**What is expected**:
Please give the rows again from the line with "Enumeration record. Field: rotational" up to and including the line with "Log entry: 10 (V)", changing "Take the value" to "Read the value" and leaving everything else untouched. Return only those rows.

**Exercise materials**:
========================================================================

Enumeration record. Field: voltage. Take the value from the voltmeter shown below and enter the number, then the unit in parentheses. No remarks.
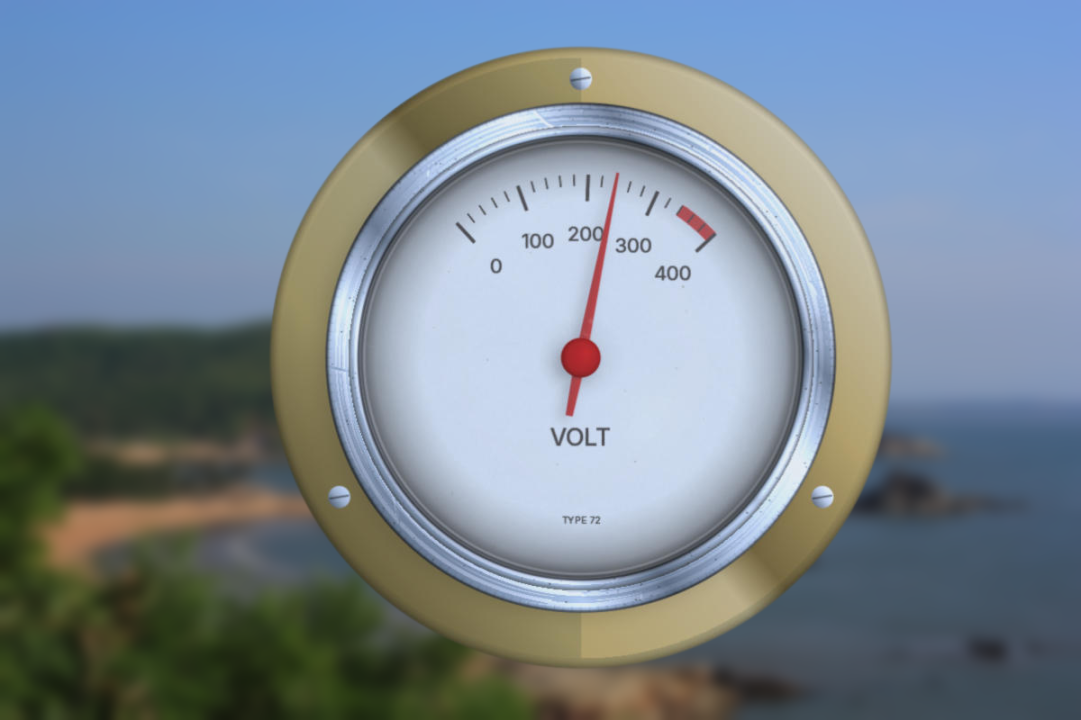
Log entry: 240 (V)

========================================================================

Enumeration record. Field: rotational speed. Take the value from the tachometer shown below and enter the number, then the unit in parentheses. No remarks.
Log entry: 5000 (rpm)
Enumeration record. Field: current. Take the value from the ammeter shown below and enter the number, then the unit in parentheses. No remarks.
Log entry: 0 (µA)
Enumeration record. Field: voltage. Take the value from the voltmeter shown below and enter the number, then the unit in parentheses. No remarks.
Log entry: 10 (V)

========================================================================

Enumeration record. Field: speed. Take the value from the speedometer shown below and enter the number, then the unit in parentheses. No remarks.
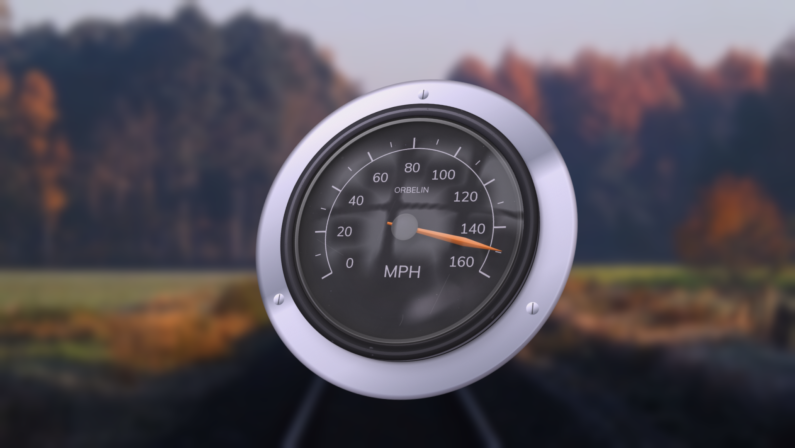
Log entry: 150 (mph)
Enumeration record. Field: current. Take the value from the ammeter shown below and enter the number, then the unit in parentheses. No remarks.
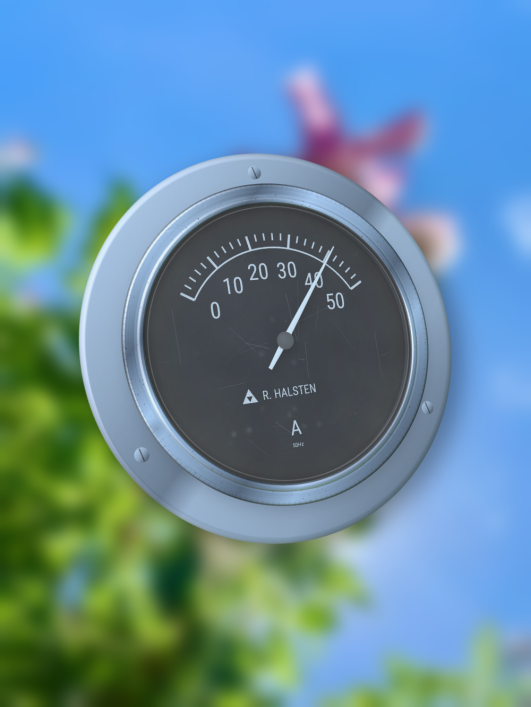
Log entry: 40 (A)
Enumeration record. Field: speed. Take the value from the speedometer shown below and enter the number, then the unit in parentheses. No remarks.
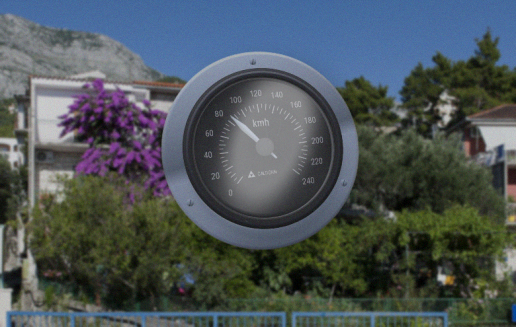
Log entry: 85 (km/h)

========================================================================

**Output of the exercise**:
Enumeration record. Field: rotational speed. Read the value from the tachometer shown below and enter the number, then the unit in parentheses. No remarks.
Log entry: 5000 (rpm)
Enumeration record. Field: current. Read the value from the ammeter shown below and enter the number, then the unit in parentheses. No remarks.
Log entry: 0 (µA)
Enumeration record. Field: voltage. Read the value from the voltmeter shown below and enter the number, then the unit in parentheses. No remarks.
Log entry: 10 (V)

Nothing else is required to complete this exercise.